(Exercise instructions): Note how many lines in the entries contain the string "Word", then give that number and nothing else.

(Recorded data):
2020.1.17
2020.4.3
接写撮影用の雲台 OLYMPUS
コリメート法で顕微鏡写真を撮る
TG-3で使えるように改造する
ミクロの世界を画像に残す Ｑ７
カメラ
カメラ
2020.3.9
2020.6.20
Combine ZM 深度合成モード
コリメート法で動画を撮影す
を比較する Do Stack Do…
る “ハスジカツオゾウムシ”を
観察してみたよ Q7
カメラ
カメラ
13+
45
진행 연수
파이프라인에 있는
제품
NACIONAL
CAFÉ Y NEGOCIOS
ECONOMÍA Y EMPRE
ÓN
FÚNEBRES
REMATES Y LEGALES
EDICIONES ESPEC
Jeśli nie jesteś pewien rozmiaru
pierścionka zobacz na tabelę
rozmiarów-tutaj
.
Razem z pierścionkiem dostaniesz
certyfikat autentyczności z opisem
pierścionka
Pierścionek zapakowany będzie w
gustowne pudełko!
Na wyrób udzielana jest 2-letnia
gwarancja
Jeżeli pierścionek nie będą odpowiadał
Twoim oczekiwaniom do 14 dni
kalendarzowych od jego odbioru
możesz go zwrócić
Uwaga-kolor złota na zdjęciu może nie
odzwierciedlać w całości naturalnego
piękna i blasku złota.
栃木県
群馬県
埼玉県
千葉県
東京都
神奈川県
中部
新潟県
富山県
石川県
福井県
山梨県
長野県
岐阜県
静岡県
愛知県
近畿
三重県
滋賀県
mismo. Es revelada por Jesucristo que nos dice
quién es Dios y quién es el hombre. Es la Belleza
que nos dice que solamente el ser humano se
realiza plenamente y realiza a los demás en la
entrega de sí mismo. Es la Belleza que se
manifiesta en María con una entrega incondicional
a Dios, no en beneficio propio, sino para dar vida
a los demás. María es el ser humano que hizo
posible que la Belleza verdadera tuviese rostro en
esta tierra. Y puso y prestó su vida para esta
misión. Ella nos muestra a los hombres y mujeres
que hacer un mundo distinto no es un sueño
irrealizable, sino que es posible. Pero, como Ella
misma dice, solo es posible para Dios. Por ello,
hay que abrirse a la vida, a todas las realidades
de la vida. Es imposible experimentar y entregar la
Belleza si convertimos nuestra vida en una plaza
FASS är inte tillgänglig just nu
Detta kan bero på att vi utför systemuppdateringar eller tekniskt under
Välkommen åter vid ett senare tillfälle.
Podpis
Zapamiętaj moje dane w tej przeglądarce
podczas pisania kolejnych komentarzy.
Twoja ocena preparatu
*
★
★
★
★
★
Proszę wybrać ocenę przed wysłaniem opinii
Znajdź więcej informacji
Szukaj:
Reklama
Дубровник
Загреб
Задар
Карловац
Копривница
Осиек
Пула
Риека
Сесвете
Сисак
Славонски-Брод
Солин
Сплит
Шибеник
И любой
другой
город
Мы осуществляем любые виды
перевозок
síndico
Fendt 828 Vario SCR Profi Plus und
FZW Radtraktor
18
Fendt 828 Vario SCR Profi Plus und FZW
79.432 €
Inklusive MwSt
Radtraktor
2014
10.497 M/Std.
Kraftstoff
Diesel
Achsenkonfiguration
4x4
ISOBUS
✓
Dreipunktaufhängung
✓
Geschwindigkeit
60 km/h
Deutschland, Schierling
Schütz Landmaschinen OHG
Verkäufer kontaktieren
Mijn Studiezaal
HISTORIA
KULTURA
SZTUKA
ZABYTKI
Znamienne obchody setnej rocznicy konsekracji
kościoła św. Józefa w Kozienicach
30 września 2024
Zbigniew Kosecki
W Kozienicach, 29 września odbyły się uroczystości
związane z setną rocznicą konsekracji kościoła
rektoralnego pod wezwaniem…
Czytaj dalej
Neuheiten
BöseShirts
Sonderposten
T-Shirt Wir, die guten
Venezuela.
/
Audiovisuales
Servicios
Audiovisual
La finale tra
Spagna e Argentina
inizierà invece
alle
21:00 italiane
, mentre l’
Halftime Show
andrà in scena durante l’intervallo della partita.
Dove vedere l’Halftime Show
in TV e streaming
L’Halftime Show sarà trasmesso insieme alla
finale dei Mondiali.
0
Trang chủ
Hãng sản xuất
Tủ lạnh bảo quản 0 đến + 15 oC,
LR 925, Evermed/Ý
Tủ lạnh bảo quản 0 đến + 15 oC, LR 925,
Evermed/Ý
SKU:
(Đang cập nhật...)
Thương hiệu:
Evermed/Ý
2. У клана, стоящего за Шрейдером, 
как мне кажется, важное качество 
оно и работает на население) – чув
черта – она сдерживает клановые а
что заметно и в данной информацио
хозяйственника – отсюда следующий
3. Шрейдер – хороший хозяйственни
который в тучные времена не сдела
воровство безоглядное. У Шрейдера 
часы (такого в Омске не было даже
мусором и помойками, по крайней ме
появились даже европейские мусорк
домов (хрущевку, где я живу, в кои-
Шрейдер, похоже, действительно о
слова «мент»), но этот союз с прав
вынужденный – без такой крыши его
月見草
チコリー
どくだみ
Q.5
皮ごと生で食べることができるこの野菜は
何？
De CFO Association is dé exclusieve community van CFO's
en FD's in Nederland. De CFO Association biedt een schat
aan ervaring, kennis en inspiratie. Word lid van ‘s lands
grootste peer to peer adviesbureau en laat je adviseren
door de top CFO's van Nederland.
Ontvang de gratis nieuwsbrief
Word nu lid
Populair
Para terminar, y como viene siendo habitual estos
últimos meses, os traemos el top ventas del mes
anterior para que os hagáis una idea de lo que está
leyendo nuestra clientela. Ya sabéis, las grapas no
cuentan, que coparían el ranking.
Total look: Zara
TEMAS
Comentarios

(Answer section): 2